Because here’s the other(/final) part of this (I know you were talking about a musician when you wrote about this, and I just put it in my head that it was a bassist, and that that bassist was/is Tommy Stinson (of the Replacements, obv)(speaking of: did you get that latest disc? Those newly-remastered/old songs are just fucking sick)): when Tommy Stinson claimed to you to be a Bad Motherfucker? He was talking about a pose. No one, not any of us, really dig people for their poses. We may move toward someone for their pose, but we stay for substance. It’s like getting attracted to a girl because she smells nice: that’s a reason to approach, but you (I, I guess I’m now talking about) only stay if she’s funny and is decent to her friends/family and is engaged with the world and etc. That’s badmotherfuckerness, I think: that falseness that draws people in. Westerberg/Stinson are both sort of sillily perfect examples: both were total fuck-ups and wildmen, and sure, people went to Mats shows for the spectacle, for the What-If and etc., but the only reason the Mats could take a stage, anywhere, was because they wrote shit like “Kiss Me on the Bus,” and “Color Me Impressed” and etc.
Anyway, that’s my take: fuck bad motherfuckers.
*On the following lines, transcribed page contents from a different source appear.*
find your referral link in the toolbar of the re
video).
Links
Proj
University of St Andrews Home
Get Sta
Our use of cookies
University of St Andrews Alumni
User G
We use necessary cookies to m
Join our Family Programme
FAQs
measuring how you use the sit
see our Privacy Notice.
Let’s try mattering first and get back to our poses later.
(none of this, by the by, is a dig at you: I think it’s a valid and real and good question. If we all (‘we all’ being, I guess, people who like to think of their relationship to the world being fundamentally about seeing it and writing shit down in something like ‘verse’) took more than five minutes a year to think about this shit, I think we’d be doing well. Anyway)…
and, each reach made my week more. better, o.